SocGen ordered to pay rogue trader who cost bank billions in losses

SocGen ordered to pay rogue trader who cost bank billions in losses
A French labor court has ordered bank Societe Generale to pay €450,000 ($511,000) to former trader Jerome Kerviel for “wrongful dismissal”. In 2008, Kerviel's unauthorized trades cost his ex-employer €4.9 billion ($5.5 billion).

In 2010, Kerviel was sentenced to three years in prison, and was released in September 2014 after spending less than five months behind bars.

However, the court ruled that the trader was fired without “genuine or serious cause.”

“Societe Generale could not pretend it hadn’t long been aware of the unauthorized trades conducted by Mr. Kerviel,” the ruling reads, stressing that dismissal “didn’t sanction Kerviel’s acts, but its consequences.”

According to the ruling, Kerviel’s award includes €150,000 for unfair dismissal and damages as well as his €300,000 bonus for 2007. The court dismissed the former trader’s multi-billion euro lawsuit against the bank.

The French bank described the court’s decision as “scandalous” and plans to appeal, as it contradicts a decision by France’s Supreme Court.

“It is counter to the facts that have been judged. We will appeal against this decision,” said, Arnaud Chaulet, lawyer for Societe Generale.

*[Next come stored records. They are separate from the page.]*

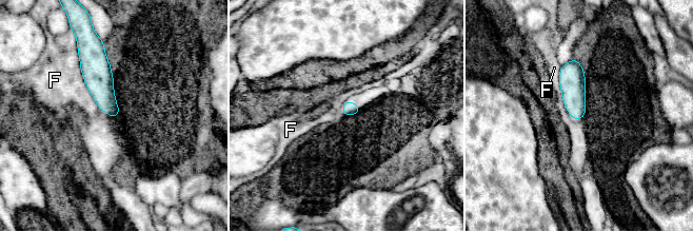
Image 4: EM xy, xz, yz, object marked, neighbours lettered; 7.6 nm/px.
act=accept each=F:other border=4:(77, 49), (82, 78), (97, 104) found='none of them fits'

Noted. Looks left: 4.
act=stop edits=none rest=unchecked

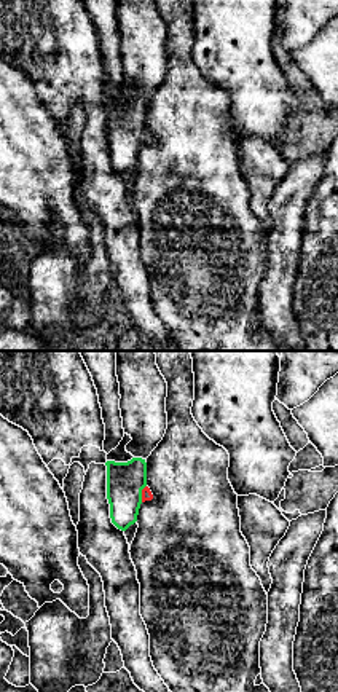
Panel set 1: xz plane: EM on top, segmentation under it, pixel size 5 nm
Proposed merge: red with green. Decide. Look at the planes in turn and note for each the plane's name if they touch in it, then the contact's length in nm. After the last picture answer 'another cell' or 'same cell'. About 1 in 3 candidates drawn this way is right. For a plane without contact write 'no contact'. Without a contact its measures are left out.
xz | 90 nm

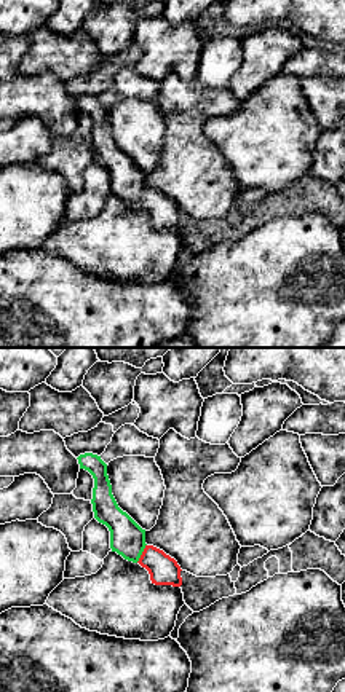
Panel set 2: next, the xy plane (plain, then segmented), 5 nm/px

The trader’s lawyer David Koubbi said the ruling has restored justice and torn apart the story which the bank had been presenting from the beginning.

“This is the first time that a French court recognizes that Societe Generale knew about Mr. Kerviel’s trades,” he said, adding that it was a turning point.

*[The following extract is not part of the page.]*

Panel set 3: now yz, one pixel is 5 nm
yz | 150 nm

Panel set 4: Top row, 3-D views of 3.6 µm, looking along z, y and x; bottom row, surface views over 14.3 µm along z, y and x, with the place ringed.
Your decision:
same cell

The court’s decision comes as Kerviel faces a separate civil case before an appellate court in Versailles that is due to start next week. The hearing concerns how much he has to pay back to the bank for the losses.

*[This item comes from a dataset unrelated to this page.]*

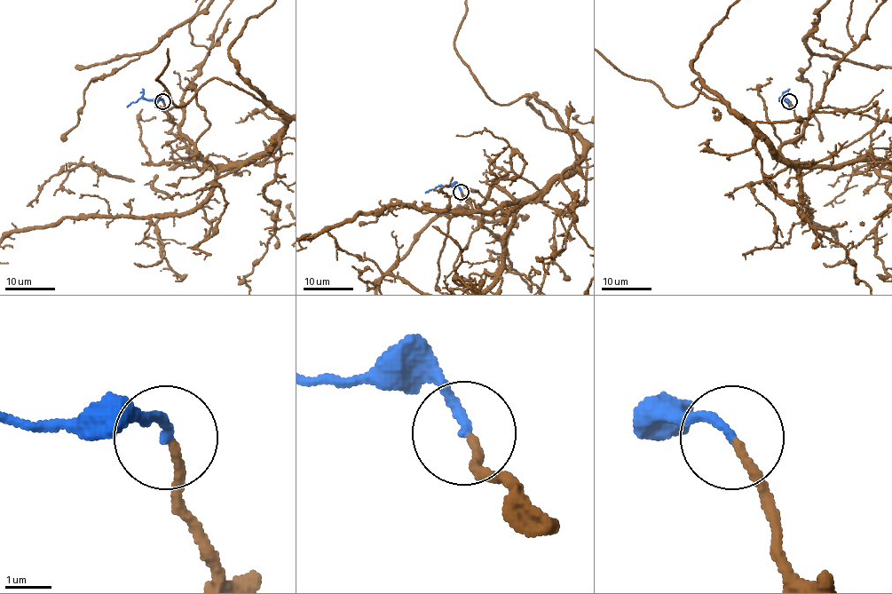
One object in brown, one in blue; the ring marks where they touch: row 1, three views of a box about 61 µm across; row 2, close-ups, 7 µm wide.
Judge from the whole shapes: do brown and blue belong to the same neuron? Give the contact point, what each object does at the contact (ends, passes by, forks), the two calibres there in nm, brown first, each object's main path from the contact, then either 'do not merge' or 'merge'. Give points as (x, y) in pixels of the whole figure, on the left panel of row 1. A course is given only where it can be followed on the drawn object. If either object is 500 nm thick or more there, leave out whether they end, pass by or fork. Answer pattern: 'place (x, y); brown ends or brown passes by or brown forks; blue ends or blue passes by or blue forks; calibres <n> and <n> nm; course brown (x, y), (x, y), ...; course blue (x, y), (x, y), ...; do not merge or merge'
place (162, 101); brown ends; blue ends; calibres 180 and 200 nm; course blue (163, 101), (140, 98), (127, 107); merge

Initially the trader was ordered to repay his ex-employer the €4.9 billion he lost, but an appeals court overturned the decision, ruling the bank's internal control mechanisms had failed.

Accused of breach of trust, forgery and entering false data, Kerviel claims he was made a scapegoat in the case, as his bosses turned a blind eye as long as the profits kept coming.